GCP recommendation data format for catalog - google-cloud-platform

I am currently working on recommendation AI. since I am new to GCP recommendation, I have been struggling with data format for catalog. I read the documentation and it says each product item JSON format should be on a single line.
I understand this totally, but It would be really great if I could get what the JSON format looks like in real because the one in their documentation is very ambiguous to me. and I am trying to use console to import data
I tried to import data looking like down below but I got error saying invalid JSON format 100 times. it has lots of reasons such as unexpected token and something should be there and so on.
[
{
"id": "1",
"title": "Toy Story (1995)",
"categories": [
"Animation",
"Children's",
"Comedy"
]
},
{
"id": "2",
"title": "Jumanji (1995)",
"categories": [
"Adventure",
"Children's",
"Fantasy"
]
},
...
]
Maybe it was because each item was not on a single line, but I am also wondering if the above is enough for importing. I am not sure if those data should be included in another property like
{
"inputConfig": {
"productInlineSource": {
"products": [
{
"id": "1",
"title": "Toy Story (1995)",
"categories": [
"Animation",
"Children's",
"Comedy"
]
},
{
"id": "2",
"title": "Jumanji (1995)",
"categories": [
"Adventure",
"Children's",
"Fantasy"
]
},
}
I can see the above in the documentation but it says it is for importing inline which is using POST request. it does not mention anything about importing with console. I just guess the format is also used for console but I am not 100% sure. that is why I am asking
Is there anyone who can show me the entire data format to import data by using console?
Problem Solved
For those who might have the same question, The exact data format you should import by using gcp console looks like
{"id":"1","title":"Toy Story (1995)","categories":["Animation","Children's","Comedy"]}
{"id":"2","title":"Jumanji (1995)","categories":["Adventure","Children's","Fantasy"]}
No square bracket wrapping all the items.
No comma between items.
Only each item on a single line.

Posting this Community Wiki for better visibility.

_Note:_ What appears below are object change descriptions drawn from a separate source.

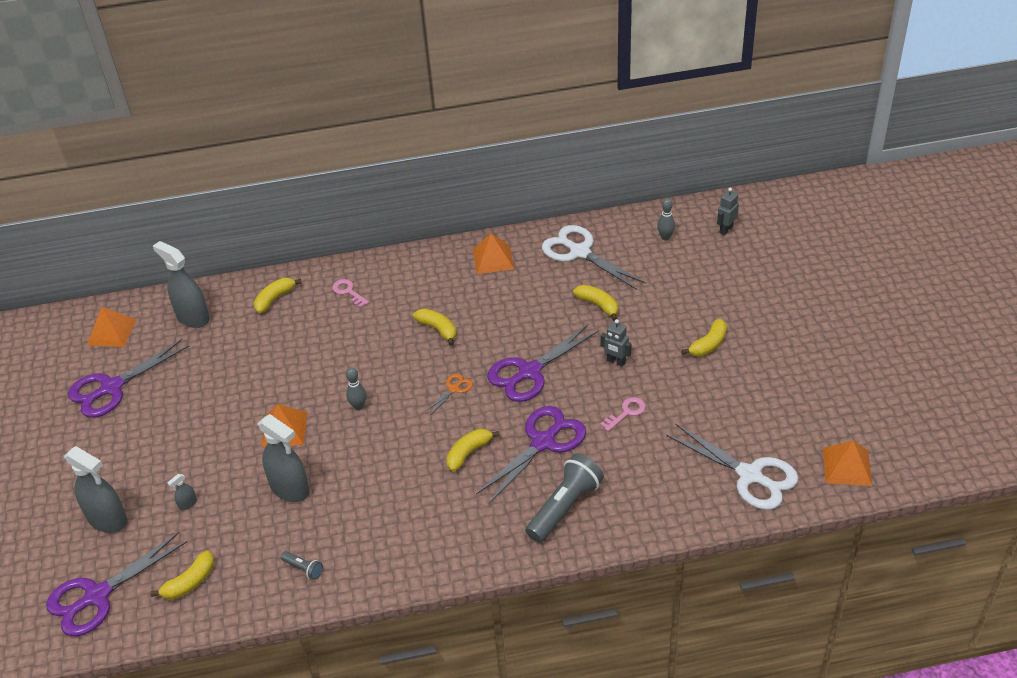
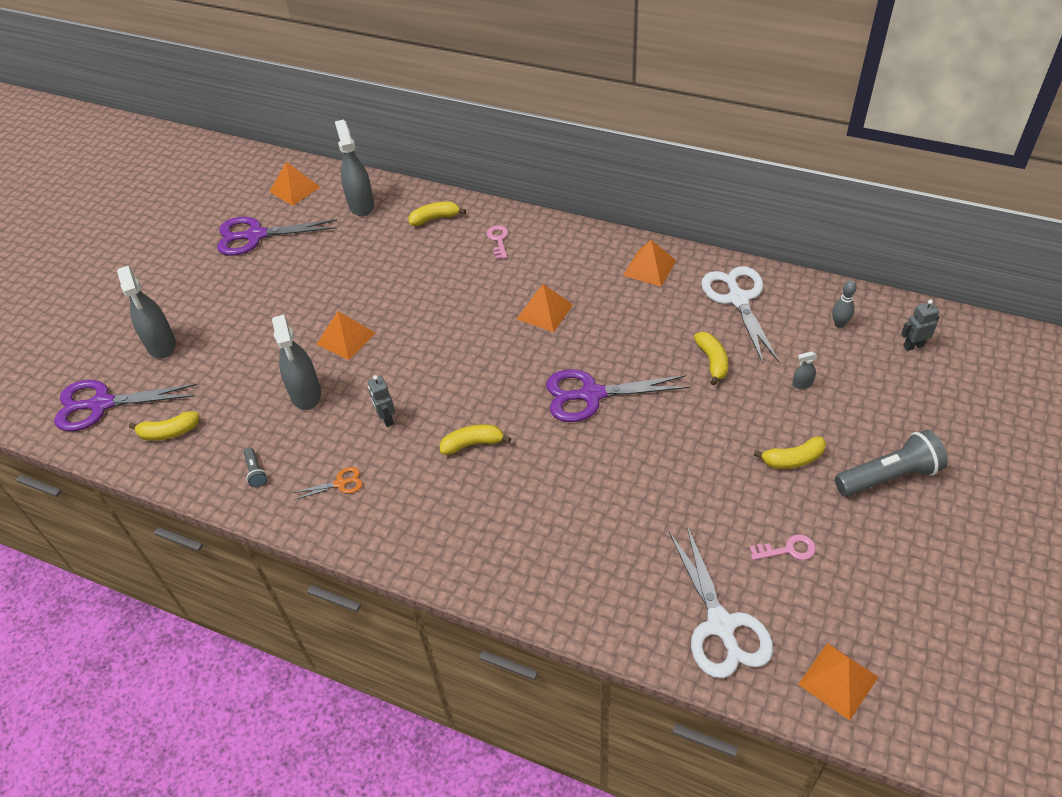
camera: 35 degrees right, 5 degrees up
(187, 504) = (224, 363): grey spray bottle -> grey spray bottle (802, 384)
(358, 406) = (419, 349): grey bowling pin -> none
(438, 329) = (544, 311): yellow banana -> orange pyramid
(454, 389) = (511, 375): orange scissors -> orange scissors (340, 483)
(543, 442) = (546, 471): purple scissors -> none
(564, 507) = (512, 547): grey flashlight -> grey flashlight (888, 476)
(616, 362) = (682, 428): grey robot -> grey robot (386, 419)
(626, 412) = (649, 485): pink key -> pink key (788, 549)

OP edited question and add solution:
The exact data format you should import by using gcp console looks like
{"id":"1","title":"Toy Story (1995)","categories":["Animation","Children's","Comedy"]}
{"id":"2","title":"Jumanji (1995)","categories":["Adventure","Children's","Fantasy"]}
No square bracket wrapping all the items.
No comma between items.
Only each item on a single line.
However I'd like to elaborate a bit.
There are a few ways to import Importing catalog information:
Importing catalog data from Merchant Center
Importing catalog data from BigQuery
Importing catalog data from Cloud Storage
I guess this is what was used by OP, as I was able to import catalog using UI and GCS with below JSON file.
{
"inputConfig": {
"catalogInlineSource": {
"catalogItems": [
{"id":"111","title":"Toy Story (1995)","categories":["Animation","Children's","Comedy"]}
{"id":"222","title":"Jumanji (1995)","categories":["Adventure","Children's","Fantasy"]}
{"id":"333","title":"Test Movie (2020)","categories":["Adventure","Children's","Fantasy"]}
]
}
}
}
Importing catalog data inline
At the bottom of the Importing catalog information documentation you can find information:
The line breaks are for readability; you should provide an entire catalog item on a single line. Each catalog item should be on its own line.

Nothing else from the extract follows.